Tuple of (run_predictions, datasets_predictions)

Raises:

Example

>>> runner = PipelineRunner()
>>> predictions, _ = runner.run(pipeline, dataset)
>>> best_pred = predictions.top(n=1)[0]
>>>
>>> # Full retrain on new data
>>> new_preds, _ = runner.retrain(best_pred, new_data, mode='full')
>>>
>>> # Transfer: use preprocessing from old model, train new one
>>> new_preds, _ = runner.retrain(
...     best_pred, new_data, mode='transfer',
...     new_model=XGBRegressor()
... )
>>>
>>> # Finetune: continue training existing model
>>> new_preds, _ = runner.retrain(
...     best_pred, new_data, mode='finetune', epochs=10
... )
>>>
>>> # Fine-grained control: specify per-step modes
>>> from nirs4all.pipeline import StepMode
>>> step_modes = [
...     StepMode(step_index=1, mode='predict'),  # Use existing
...     StepMode(step_index=2, mode='train'),    # Retrain
... ]
>>> new_preds, _ = runner.retrain(
...     best_pred, new_data, mode='full', step_modes=step_modes
... )
run(pipeline: PipelineConfigs | List[Any] | Dict | str, dataset: DatasetConfigs | SpectroDataset | List[SpectroDataset] | ndarray | Tuple[ndarray, ...] | Dict | List[Dict] | str | List[str], pipeline_name: str = '', dataset_name: str = 'dataset', max_generation_count: int = 10000) Tuple[Predictions, Dict[str, Any]][source]

Execute pipeline on dataset(s).

Main entry point for training workflows. Executes one or more pipeline configurations on one or more datasets, tracking predictions and artifacts.

Parameters:
  • pipeline – Pipeline definition (PipelineConfigs, list of steps, dict, or path)

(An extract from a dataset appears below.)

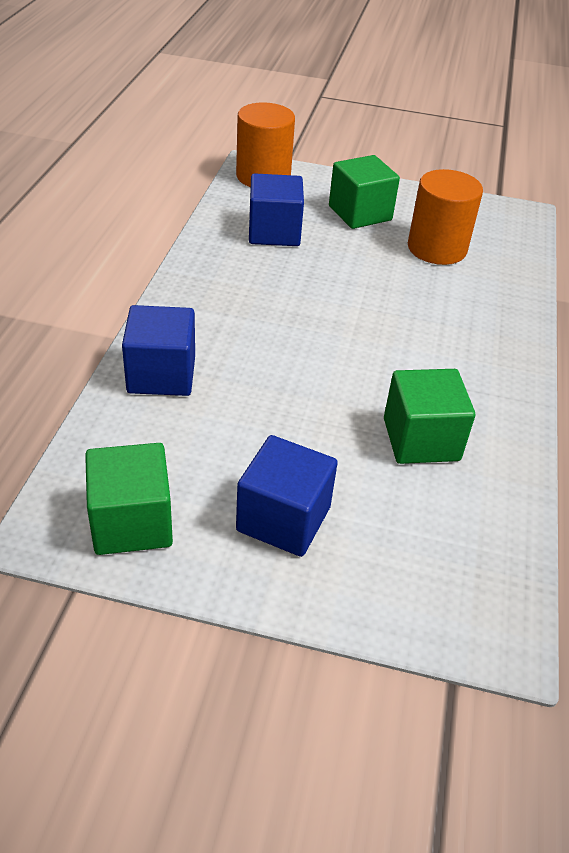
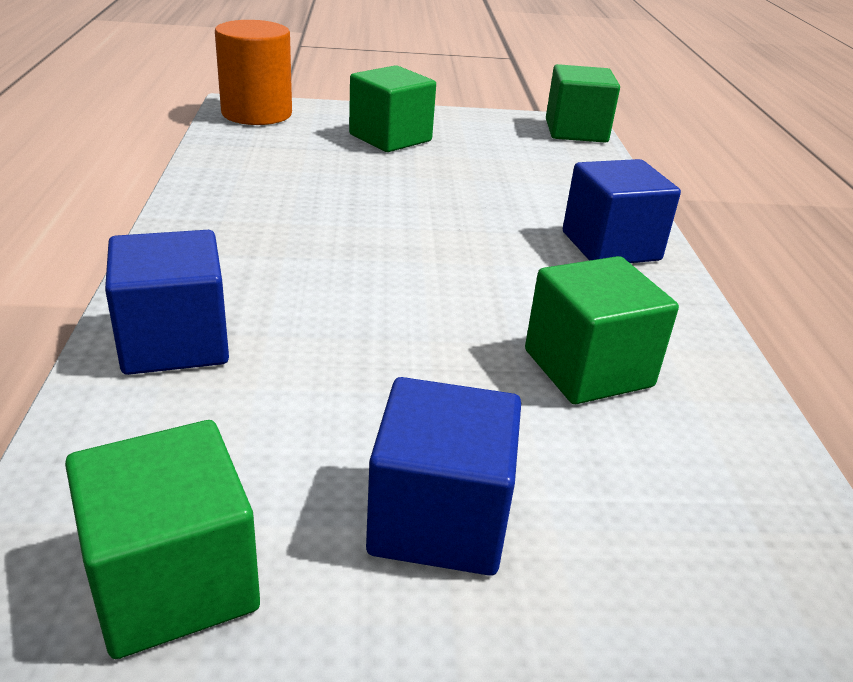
camera: 15 degrees left, 10 degrees down
blue cube [249,173,304,246] -> blue cube moved to [563,159,681,263]
orange cylinder [408,169,483,265] -> none
none -> green cube [546,64,620,143]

  • dataset – Dataset definition (see DatasetConfigs for supported formats)

  • pipeline_name – Optional pipeline name for identification

  • dataset_name – Name for array-based datasets

  • max_generation_count – Max pipeline combinations to generate

Returns:

Tuple of (run_predictions, datasets_predictions)

property runs_dir: Path

Get runs directory.

Returns:

Path to runs directory in workspace

nirs4all.pipeline.runner.init_global_random_state(seed: int | None = None)[source]

Initialize global random state for reproducibility.

Sets random seeds for numpy, Python’s random module, TensorFlow, PyTorch, and sklearn to ensure reproducible results across runs.

Parameters:

seed – Random seed value. If None, uses default seed of 42 for TensorFlow and PyTorch.